[Dataset items]
§ §

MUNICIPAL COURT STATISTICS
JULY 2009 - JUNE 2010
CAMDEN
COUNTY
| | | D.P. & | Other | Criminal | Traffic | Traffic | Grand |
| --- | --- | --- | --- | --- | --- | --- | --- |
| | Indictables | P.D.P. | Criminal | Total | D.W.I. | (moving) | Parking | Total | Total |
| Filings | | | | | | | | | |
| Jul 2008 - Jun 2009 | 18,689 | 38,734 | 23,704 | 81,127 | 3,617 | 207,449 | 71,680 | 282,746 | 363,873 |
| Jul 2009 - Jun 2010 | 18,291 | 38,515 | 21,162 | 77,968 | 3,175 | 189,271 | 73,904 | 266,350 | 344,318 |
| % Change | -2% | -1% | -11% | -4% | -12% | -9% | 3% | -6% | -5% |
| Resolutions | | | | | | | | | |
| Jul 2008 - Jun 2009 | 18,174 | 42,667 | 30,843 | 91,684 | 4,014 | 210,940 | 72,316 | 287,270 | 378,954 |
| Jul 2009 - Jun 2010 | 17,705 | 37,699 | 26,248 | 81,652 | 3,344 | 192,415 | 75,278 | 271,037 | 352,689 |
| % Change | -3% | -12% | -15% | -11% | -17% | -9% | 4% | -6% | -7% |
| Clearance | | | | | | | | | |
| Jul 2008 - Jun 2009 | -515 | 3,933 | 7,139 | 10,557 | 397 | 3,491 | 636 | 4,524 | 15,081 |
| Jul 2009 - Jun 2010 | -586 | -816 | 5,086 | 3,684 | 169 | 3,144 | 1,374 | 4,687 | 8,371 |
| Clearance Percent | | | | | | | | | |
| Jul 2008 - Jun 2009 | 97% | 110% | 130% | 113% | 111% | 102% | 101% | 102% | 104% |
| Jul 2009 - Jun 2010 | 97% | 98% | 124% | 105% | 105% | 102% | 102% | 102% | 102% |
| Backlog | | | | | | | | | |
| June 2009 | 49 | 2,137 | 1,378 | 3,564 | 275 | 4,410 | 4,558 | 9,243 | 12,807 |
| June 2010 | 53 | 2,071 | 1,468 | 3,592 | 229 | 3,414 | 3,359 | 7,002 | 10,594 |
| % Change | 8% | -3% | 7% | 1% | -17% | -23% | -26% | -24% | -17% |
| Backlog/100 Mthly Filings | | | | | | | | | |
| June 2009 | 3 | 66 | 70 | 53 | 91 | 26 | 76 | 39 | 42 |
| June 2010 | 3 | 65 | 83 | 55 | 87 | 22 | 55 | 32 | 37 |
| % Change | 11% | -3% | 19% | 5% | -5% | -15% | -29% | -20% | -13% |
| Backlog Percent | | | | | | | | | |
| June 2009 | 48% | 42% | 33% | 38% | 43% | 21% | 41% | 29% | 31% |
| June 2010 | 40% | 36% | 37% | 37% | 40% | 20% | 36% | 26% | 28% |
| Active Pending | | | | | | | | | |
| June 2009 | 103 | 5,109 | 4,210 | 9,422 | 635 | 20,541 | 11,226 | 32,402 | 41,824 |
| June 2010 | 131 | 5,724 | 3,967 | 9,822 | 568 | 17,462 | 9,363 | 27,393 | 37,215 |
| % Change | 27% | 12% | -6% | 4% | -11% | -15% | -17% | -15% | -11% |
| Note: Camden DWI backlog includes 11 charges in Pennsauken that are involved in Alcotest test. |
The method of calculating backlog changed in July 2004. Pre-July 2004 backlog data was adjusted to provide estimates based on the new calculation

§ §

- Your assignment: Exact copies of all the entries above should be returned.

- Exercise response:
MUNICIPAL COURT STATISTICS
JULY 2009 - JUNE 2010
CAMDEN
COUNTY
| | | D.P. & | Other | Criminal | Traffic | Traffic | Grand |
| --- | --- | --- | --- | --- | --- | --- | --- |
| | Indictables | P.D.P. | Criminal | Total | D.W.I. | (moving) | Parking | Total | Total |
| Filings | | | | | | | | | |
| Jul 2008 - Jun 2009 | 18,689 | 38,734 | 23,704 | 81,127 | 3,617 | 207,449 | 71,680 | 282,746 | 363,873 |
| Jul 2009 - Jun 2010 | 18,291 | 38,515 | 21,162 | 77,968 | 3,175 | 189,271 | 73,904 | 266,350 | 344,318 |
| % Change | -2% | -1% | -11% | -4% | -12% | -9% | 3% | -6% | -5% |
| Resolutions | | | | | | | | | |
| Jul 2008 - Jun 2009 | 18,174 | 42,667 | 30,843 | 91,684 | 4,014 | 210,940 | 72,316 | 287,270 | 378,954 |
| Jul 2009 - Jun 2010 | 17,705 | 37,699 | 26,248 | 81,652 | 3,344 | 192,415 | 75,278 | 271,037 | 352,689 |
| % Change | -3% | -12% | -15% | -11% | -17% | -9% | 4% | -6% | -7% |
| Clearance | | | | | | | | | |
| Jul 2008 - Jun 2009 | -515 | 3,933 | 7,139 | 10,557 | 397 | 3,491 | 636 | 4,524 | 15,081 |
| Jul 2009 - Jun 2010 | -586 | -816 | 5,086 | 3,684 | 169 | 3,144 | 1,374 | 4,687 | 8,371 |
| Clearance Percent | | | | | | | | | |
| Jul 2008 - Jun 2009 | 97% | 110% | 130% | 113% | 111% | 102% | 101% | 102% | 104% |
| Jul 2009 - Jun 2010 | 97% | 98% | 124% | 105% | 105% | 102% | 102% | 102% | 102% |
| Backlog | | | | | | | | | |
| June 2009 | 49 | 2,137 | 1,378 | 3,564 | 275 | 4,410 | 4,558 | 9,243 | 12,807 |
| June 2010 | 53 | 2,071 | 1,468 | 3,592 | 229 | 3,414 | 3,359 | 7,002 | 10,594 |
| % Change | 8% | -3% | 7% | 1% | -17% | -23% | -26% | -24% | -17% |
| Backlog/100 Mthly Filings | | | | | | | | | |
| June 2009 | 3 | 66 | 70 | 53 | 91 | 26 | 76 | 39 | 42 |
| June 2010 | 3 | 65 | 83 | 55 | 87 | 22 | 55 | 32 | 37 |
| % Change | 11% | -3% | 19% | 5% | -5% | -15% | -29% | -20% | -13% |
| Backlog Percent | | | | | | | | | |
| June 2009 | 48% | 42% | 33% | 38% | 43% | 21% | 41% | 29% | 31% |
| June 2010 | 40% | 36% | 37% | 37% | 40% | 20% | 36% | 26% | 28% |
| Active Pending | | | | | | | | | |
| June 2009 | 103 | 5,109 | 4,210 | 9,422 | 635 | 20,541 | 11,226 | 32,402 | 41,824 |
| June 2010 | 131 | 5,724 | 3,967 | 9,822 | 568 | 17,462 | 9,363 | 27,393 | 37,215 |
| % Change | 27% | 12% | -6% | 4% | -11% | -15% | -17% | -15% | -11% |
| Note: Camden DWI backlog includes 11 charges in Pennsauken that are involved in Alcotest test. |
The method of calculating backlog changed in July 2004. Pre-July 2004 backlog data was adjusted to provide estimates based on the new calculation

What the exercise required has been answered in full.